The model of Justice that is supposed to protect Brazilians is weakened. Over the past five years, of the 600,000 crimes registered in sixteen police precincts in the city of São Paulo, the indications are that only a small percentage could result in punishment with the imprisonment of the accused. This is because, of a total of 338,600 crimes, violent and non-violent, analyzed during the period, only 21,800 were the object of a police investigation. It is estimated, based on data from other studies, that of these investigations, 40% come to be dropped.
If this statistic is confirmed then only 13,100 crimes become formal charges turned over to the Public Attorney for prosecution and listened to by the judicial authority. “Some will be dismissed through lack of evidence, for example, and possibly something around 5% of the crimes analyzed will result in a prison term “, says Sérgio Adorno, the coordinator of the Center for Studies of Violence (USP), one of the ten Research, Innovation and Diffusion Centers (Cepids) financed by FAPESP. “In France for every 20 violent crimes, 19 tend to merit punishment”, he compares.

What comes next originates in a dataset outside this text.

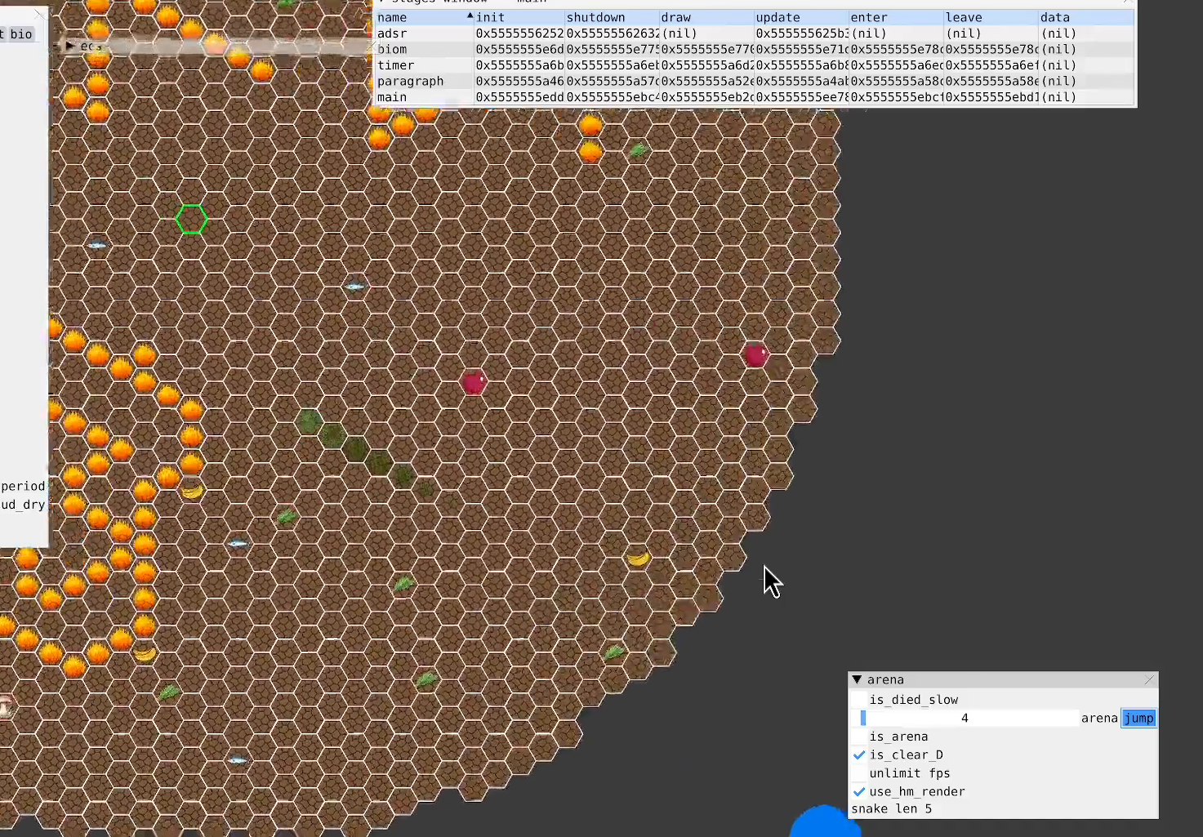
{"buttons": [], "left_stick": "center", "right_stick": "left", "events": []}
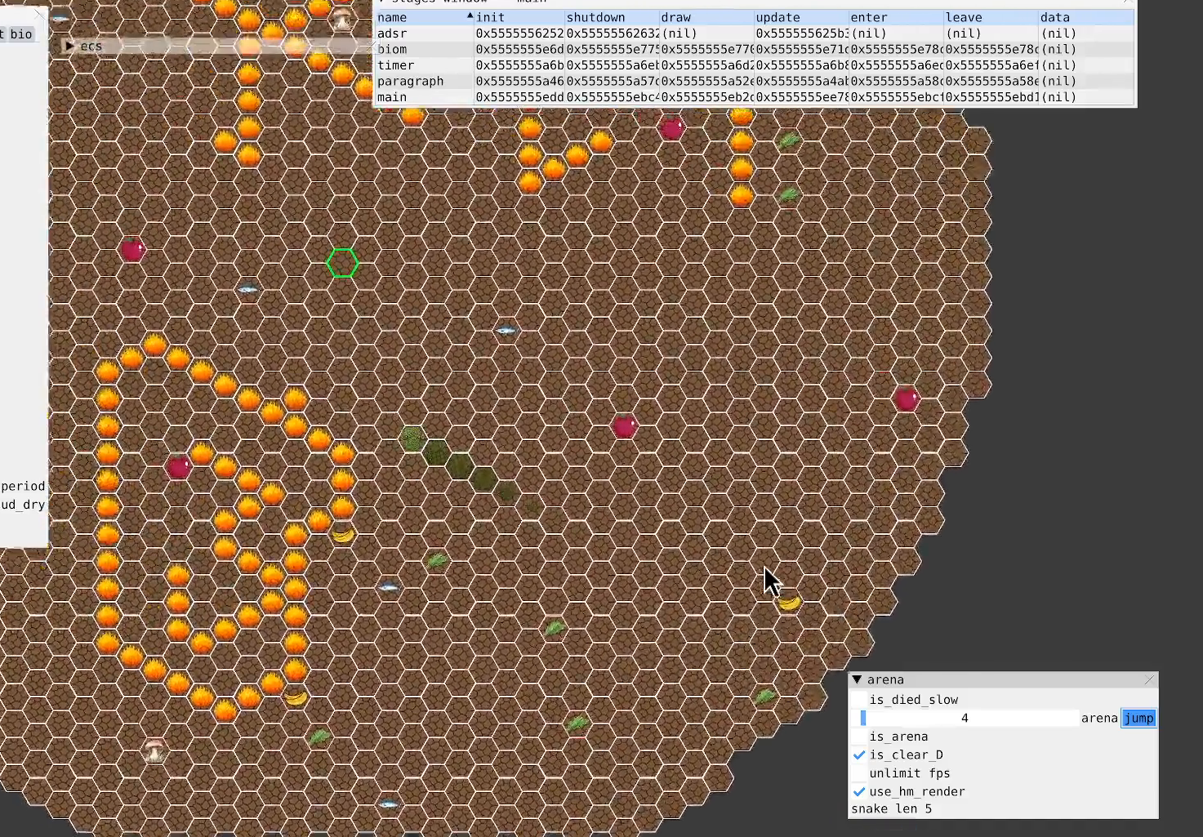
{"buttons": [], "left_stick": "center", "right_stick": "left", "events": []}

The numbers that are being revealed by the research Identification and Measurement of Indices of Penal Impunity are not that surprising. Another survey, about murders of children and adolescents, carried out in São Paulo between 1991 and 1994 and already concluded, revealed rates of the conversion of crime into punishment at only 1.72%. Certainly, this picture is aggravated by the disorganization and lack of resources of the police to carry out investigations. “The majority of the crimes are of unknown origin”, Adorno observes. But also they can be related to the profile of the victim or of the aggressor, or to the nature of the crime suspect.

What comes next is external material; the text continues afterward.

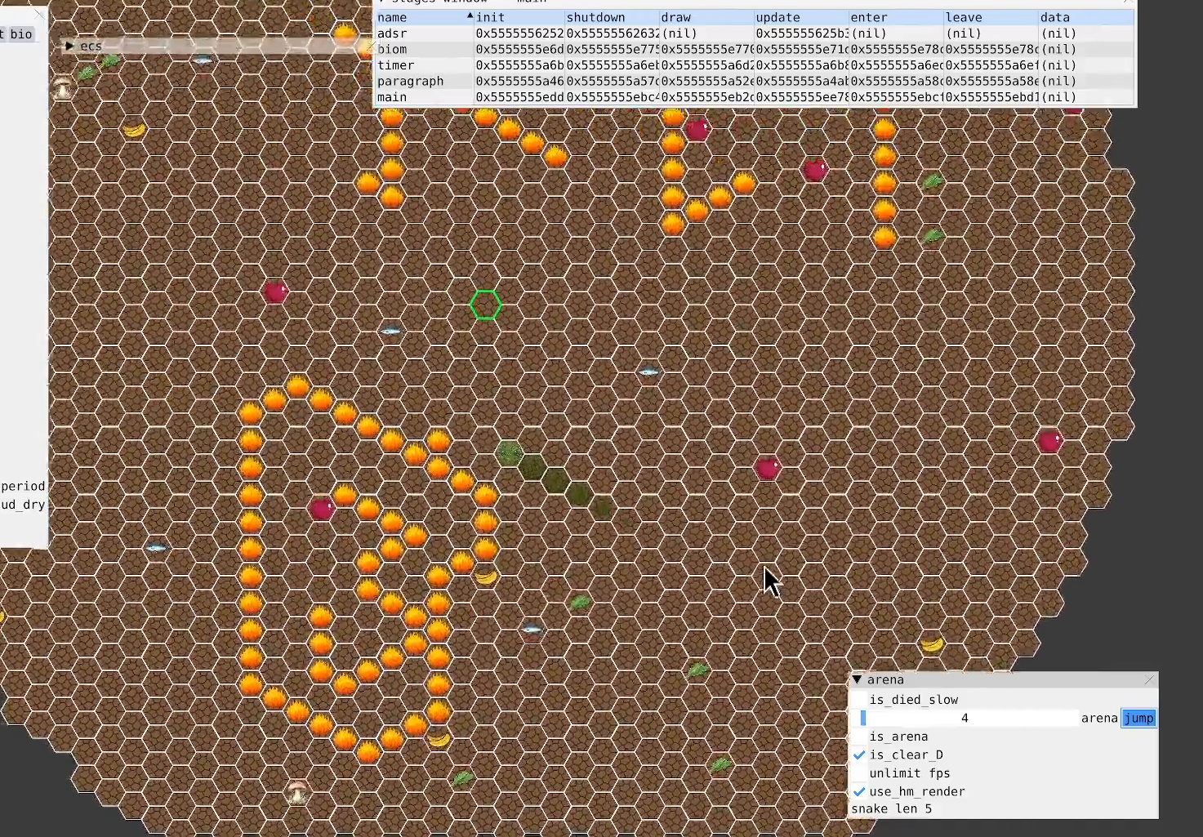
{"buttons": [], "left_stick": "center", "right_stick": "center", "events": [[233, "right_stick", "center"]]}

“And it could have to do with obstacles confronted by the defendants having access to penal Justice, including the very guarantee of the right of defense. Paradoxically, it could even be related to subterfuge procedures, such as an excess of procrastinating resources that delay the application of penalties”, Adorno adds. The result is that impunity helps to sustain crime and also feeds fear. The research is on course. It is part of an even broader project being developed by the center, in which the crisis in Brazilian Justice is being evaluated, including through historic studies of policies for public safety implemented in São Paulo since 1822 until today, through normative and official documents.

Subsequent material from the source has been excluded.